Au site d’information grenoblois Place Gre’net, Jacques Séguéla a donné l’une de ses meilleures interviews. Vitupérant la mairie de Grenoble, qui a décidé de supprimer quelques 300 panneaux publicitaires, l’homme aux multiples Rolex défend la veuve et l’épicier du coin : « Supprimer l’affichage, c’est vouloir assassiner le petit commerce en ville (...) Je ne comprends pas qu’un maire digne de ce nom prive les commerçants de ce stimulus indispensable. C’est criminel ». Et son Immensité d’enfoncer le clou : « Si vous abaissez l’envie d’acheter, vous courez directement vers la déflation et in fine vers la fin du système ». Rien de moins ! « Ce n’est pas parce que les banques ont fait sauter le système qu’il faut s’en prendre à l’affichage ». Avant de conclure magistralement : « Et puis, il y a pour moi pire que cela. Méfions-nous des castrateurs d’imaginaire ! C’est le début de toute dictature ».

Séguéla remet les Rolex à l’heure

Supprimer des panneaux publicitaires serait donc le signe extérieur d’une dérive dictatoriale sous-jacente.
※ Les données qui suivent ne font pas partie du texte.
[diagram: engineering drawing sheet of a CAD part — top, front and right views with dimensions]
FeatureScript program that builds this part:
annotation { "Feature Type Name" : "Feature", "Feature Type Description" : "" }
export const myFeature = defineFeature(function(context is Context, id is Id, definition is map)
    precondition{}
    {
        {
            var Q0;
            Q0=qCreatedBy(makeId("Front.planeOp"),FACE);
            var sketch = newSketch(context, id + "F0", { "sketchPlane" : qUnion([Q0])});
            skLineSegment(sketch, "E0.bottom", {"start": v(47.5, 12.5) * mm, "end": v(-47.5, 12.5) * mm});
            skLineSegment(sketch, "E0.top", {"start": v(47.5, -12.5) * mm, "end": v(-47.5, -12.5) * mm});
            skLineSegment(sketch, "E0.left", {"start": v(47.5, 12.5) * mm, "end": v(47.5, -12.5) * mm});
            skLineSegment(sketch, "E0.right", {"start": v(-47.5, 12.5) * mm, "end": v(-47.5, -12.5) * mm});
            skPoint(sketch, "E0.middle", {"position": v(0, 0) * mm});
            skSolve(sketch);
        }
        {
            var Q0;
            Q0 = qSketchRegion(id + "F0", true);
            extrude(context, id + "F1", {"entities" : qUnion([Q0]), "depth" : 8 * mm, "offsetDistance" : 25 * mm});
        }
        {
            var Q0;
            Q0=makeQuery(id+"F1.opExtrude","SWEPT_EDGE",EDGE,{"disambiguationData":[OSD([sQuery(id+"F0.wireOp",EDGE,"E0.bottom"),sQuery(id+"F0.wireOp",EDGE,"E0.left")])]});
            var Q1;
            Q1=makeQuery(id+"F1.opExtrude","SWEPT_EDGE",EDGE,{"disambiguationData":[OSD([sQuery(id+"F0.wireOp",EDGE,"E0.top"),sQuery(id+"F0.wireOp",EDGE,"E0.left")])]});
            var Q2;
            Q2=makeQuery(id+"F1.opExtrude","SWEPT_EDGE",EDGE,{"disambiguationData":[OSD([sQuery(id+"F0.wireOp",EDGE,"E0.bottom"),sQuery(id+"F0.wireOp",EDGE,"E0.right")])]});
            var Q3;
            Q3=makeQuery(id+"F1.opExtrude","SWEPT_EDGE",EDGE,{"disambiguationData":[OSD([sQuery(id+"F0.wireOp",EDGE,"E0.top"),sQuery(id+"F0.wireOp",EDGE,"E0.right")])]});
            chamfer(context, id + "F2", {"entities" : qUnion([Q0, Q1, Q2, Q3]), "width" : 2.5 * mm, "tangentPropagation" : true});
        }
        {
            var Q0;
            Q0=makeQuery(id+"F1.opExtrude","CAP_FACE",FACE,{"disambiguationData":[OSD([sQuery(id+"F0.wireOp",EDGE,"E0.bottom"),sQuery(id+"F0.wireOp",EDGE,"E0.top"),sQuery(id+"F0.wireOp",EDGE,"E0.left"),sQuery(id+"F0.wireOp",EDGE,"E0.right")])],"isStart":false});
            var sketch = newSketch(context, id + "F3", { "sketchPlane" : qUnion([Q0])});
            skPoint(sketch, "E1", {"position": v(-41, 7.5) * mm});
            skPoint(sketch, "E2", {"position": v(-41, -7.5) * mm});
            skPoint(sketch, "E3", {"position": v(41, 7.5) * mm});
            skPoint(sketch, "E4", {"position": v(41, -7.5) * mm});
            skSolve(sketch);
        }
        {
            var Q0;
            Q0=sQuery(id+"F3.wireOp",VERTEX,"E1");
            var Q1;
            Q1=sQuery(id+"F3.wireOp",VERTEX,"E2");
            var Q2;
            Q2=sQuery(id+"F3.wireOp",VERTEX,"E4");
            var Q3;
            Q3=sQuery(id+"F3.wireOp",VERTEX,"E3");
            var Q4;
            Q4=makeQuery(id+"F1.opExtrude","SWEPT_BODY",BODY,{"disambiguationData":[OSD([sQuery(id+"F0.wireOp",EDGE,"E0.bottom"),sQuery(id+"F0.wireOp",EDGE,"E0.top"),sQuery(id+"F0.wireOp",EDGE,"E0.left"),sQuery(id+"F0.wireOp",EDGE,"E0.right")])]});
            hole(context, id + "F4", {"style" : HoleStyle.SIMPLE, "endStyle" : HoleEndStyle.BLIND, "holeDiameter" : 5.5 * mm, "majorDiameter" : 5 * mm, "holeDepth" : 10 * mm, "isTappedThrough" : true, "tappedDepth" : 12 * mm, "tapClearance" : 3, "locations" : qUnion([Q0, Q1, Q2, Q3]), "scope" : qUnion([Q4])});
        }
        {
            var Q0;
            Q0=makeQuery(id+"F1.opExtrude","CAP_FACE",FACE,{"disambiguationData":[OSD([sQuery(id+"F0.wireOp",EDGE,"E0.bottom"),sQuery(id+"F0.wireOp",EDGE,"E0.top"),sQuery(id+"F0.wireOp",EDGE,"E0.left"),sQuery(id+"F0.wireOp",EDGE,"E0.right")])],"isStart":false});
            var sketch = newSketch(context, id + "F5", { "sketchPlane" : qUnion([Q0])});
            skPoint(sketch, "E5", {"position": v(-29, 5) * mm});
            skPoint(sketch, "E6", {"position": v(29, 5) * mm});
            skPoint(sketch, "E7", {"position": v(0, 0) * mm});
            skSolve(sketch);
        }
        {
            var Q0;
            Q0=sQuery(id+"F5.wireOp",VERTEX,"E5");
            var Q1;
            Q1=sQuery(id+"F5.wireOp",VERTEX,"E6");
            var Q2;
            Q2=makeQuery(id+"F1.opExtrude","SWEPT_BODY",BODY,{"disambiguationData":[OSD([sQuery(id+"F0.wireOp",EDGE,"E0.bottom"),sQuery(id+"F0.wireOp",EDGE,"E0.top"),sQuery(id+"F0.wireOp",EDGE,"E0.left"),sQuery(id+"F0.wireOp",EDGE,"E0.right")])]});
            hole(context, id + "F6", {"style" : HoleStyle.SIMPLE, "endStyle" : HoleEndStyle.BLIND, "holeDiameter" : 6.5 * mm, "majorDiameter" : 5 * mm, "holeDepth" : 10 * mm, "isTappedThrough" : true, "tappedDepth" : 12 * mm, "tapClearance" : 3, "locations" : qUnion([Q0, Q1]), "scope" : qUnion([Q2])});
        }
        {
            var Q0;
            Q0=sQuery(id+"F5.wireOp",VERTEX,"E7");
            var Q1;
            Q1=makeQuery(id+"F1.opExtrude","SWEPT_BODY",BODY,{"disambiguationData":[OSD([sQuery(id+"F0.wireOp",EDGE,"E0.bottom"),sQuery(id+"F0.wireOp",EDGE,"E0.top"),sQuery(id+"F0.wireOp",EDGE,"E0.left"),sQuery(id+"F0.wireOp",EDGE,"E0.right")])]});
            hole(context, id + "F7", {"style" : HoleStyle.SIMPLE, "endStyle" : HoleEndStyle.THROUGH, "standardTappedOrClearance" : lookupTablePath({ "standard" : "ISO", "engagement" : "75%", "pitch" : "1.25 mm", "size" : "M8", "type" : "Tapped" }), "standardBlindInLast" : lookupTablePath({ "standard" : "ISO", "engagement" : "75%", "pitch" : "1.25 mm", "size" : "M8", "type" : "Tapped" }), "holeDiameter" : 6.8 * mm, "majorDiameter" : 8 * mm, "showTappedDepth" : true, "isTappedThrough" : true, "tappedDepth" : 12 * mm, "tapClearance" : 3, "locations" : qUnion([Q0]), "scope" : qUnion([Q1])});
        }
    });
Et il sait de quoi il parle, le Séguéla, lui qui a conseillé Paul Biya (élu et réélu président du Cameroun depuis 1982), Omar Bongo (président du Gabon de 1967 jusqu’à sa mort en 2009) et Gnassingbé Eyadema (président du Togo de 1967 à sa mort, en 2005). Lui qui a créé Havas Tunisie en mai 2010, en s’associant avec Ghazoua Ben Ali, une des filles du dictateur Ben Ali, quelques mois avant sa chute. D’ailleurs, au sujet de la Tunisie, n’était-ce pas lui, le 7 octobre 2010, qui déclarait : « La Tunisie demeure un pays mal aimé et mal connu parce qu’il est mal communiqué » ? Voilà... la boucle est bouclée. Pour Jacques Séguéla, si la communication peut aider les dictatures à se faire aimer, sa suppression plonge les démocraties dans l’obscurantisme. Et Grenoble est tombée dans le panneau. CQFD.
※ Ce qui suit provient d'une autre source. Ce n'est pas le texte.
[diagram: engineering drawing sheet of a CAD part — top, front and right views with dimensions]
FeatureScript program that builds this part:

Cadeau bonux : en 2011, un sondage mondial montrait que la France faisait partie des pays les plus pessimistes de la planète, tandis que les Chinois figuraient parmi les plus optimistes. Ce qui amena Jacques Séguéla à révéler à une opinion publique ébahie que : « en Chine, qui est le cinquième pays au monde dans le bonheur, le salaire moyen d’un Chinois est 10 % du smic et ils sont heureux (...) Que des Chinois qui gagnent dix fois moins que nous trouvent le plaisir du travail, aient envie de bouger, ça devrait nous donner envie de grandir. C’est ça qui nous manque (...) On est assistés ». Et si en plus on nous supprime la pub’...

La citation du jour : « De deux choses l’une : ou bien Jacques Séguéla est un con, et ça m’étonnerait quand même un peu, ou bien Jacques Séguéla n’est pas un con, et ça m’étonnerait quand même beaucoup ! » Pierre Desproges, le 25 octobre 1982, Tribunal des Flagrants Délires.